___ 課題文
図1に示すように、本発明の実施形態に係る、礫と砂と土とを含み有害金属等(すなわち、有害金属及び/又はその化合物)で汚染された土壌を浄化する土壌浄化システムSは、洗浄水を用いて汚染土壌を礫と砂と土とに湿式分級する土壌分級部1と、土壌分級部1で分離された砂と礫とを、キレート剤と水とを含むキレート洗浄液で洗浄して浄化する砂・礫浄化部2とを備えている。
【0023】
図2に示すように、土壌分級部1においては、有害金属等で汚染され、あるいはその他の汚染物質で汚染された地盤の掘削等により採取された土壌(汚染土壌)が、投入ホッパ3に受け入れられる。そして、投入ホッパ3内の土壌はまず容器状の混合器4に投入され、混合器4内で洗浄水と混合される。ここで、土壌は、種々の粒径の礫(粒径が2〜75mm)と、砂(粒径が0.075〜2mm)と、土(粒径が0.075mm以下のシルト又は粘土)とを含むものである。投入ホッパ3内の土壌は有害金属等で汚染され、場合によってはさらにその他の汚染物質で汚染されている。ここで、有害金属等としては、例えばクロム、鉛、カドミウム、セレン、水銀、金属砒素及びこれらの化合物などが挙げられる。後で説明するキレート洗浄液は、このような有害金属等を効果的に捕捉(除去)することができるものである。
______
___ 提示資料
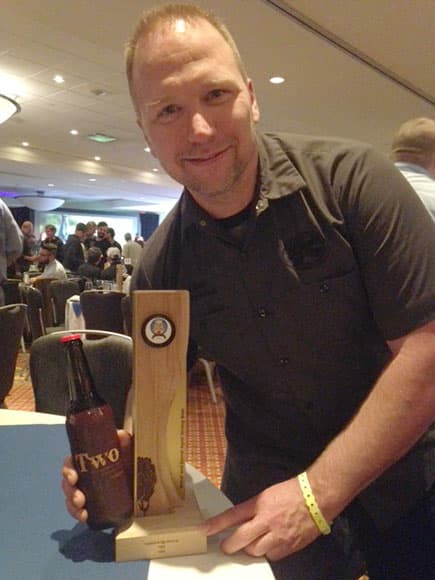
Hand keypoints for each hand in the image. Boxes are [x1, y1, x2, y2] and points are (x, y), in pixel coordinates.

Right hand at [61, 429, 132, 522]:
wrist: (140, 479)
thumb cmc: (128, 461)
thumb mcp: (127, 449)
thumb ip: (124, 441)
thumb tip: (121, 435)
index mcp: (87, 460)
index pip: (71, 462)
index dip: (68, 470)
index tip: (73, 477)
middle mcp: (83, 475)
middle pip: (67, 483)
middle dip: (70, 492)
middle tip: (79, 498)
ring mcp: (86, 490)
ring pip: (70, 498)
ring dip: (72, 506)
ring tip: (82, 511)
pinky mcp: (92, 504)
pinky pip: (78, 510)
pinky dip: (78, 515)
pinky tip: (84, 517)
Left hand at [202, 478, 320, 560]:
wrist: (317, 498)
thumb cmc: (292, 492)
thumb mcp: (267, 495)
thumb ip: (253, 509)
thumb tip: (239, 521)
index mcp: (260, 504)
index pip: (232, 516)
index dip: (216, 525)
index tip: (203, 530)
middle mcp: (267, 521)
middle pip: (240, 540)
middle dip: (230, 545)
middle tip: (226, 545)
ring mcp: (278, 536)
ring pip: (255, 551)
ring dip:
______
◆ 作業内容 A:
土壌浄化の本文で、砂の粒径はどの範囲とされているか答えよ。
◆ 作業内容 B:
土壌浄化の本文のうち、「図1に示すように、本発明の実」から始まって「て浄化する砂・礫浄化部2とを備えている。」に至るまでの部分を、一字も変えずに書き写せ。

◆ 演習解答 A:
0.075〜2mm

◆ 演習解答 B:
図1に示すように、本発明の実施形態に係る、礫と砂と土とを含み有害金属等(すなわち、有害金属及び/又はその化合物)で汚染された土壌を浄化する土壌浄化システムSは、洗浄水を用いて汚染土壌を礫と砂と土とに湿式分級する土壌分級部1と、土壌分級部1で分離された砂と礫とを、キレート剤と水とを含むキレート洗浄液で洗浄して浄化する砂・礫浄化部2とを備えている。